**Request**
Swap "layout element" for "document element" in each of the following entries, and reproduce every line with no other change.
===== Input
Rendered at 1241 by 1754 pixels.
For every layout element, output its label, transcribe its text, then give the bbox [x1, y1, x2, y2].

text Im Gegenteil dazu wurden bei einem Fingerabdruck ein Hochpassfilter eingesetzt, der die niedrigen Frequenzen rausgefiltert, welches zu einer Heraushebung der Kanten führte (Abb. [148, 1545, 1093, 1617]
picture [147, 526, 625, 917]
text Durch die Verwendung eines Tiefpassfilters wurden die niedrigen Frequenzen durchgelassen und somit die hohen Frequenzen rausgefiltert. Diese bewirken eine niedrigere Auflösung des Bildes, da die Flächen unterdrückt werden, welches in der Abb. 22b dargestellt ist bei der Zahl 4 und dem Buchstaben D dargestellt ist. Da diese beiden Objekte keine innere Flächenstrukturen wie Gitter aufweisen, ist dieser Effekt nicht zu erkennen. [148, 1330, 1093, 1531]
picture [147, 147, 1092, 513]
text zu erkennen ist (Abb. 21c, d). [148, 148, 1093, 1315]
==========
**Solution to the exercise**
Rendered at 1241 by 1754 pixels.
For every document element, output its label, transcribe its text, then give the bbox [x1, y1, x2, y2].

text Im Gegenteil dazu wurden bei einem Fingerabdruck ein Hochpassfilter eingesetzt, der die niedrigen Frequenzen rausgefiltert, welches zu einer Heraushebung der Kanten führte (Abb. [148, 1545, 1093, 1617]
picture [147, 526, 625, 917]
text Durch die Verwendung eines Tiefpassfilters wurden die niedrigen Frequenzen durchgelassen und somit die hohen Frequenzen rausgefiltert. Diese bewirken eine niedrigere Auflösung des Bildes, da die Flächen unterdrückt werden, welches in der Abb. 22b dargestellt ist bei der Zahl 4 und dem Buchstaben D dargestellt ist. Da diese beiden Objekte keine innere Flächenstrukturen wie Gitter aufweisen, ist dieser Effekt nicht zu erkennen. [148, 1330, 1093, 1531]
picture [147, 147, 1092, 513]
text zu erkennen ist (Abb. 21c, d). [148, 148, 1093, 1315]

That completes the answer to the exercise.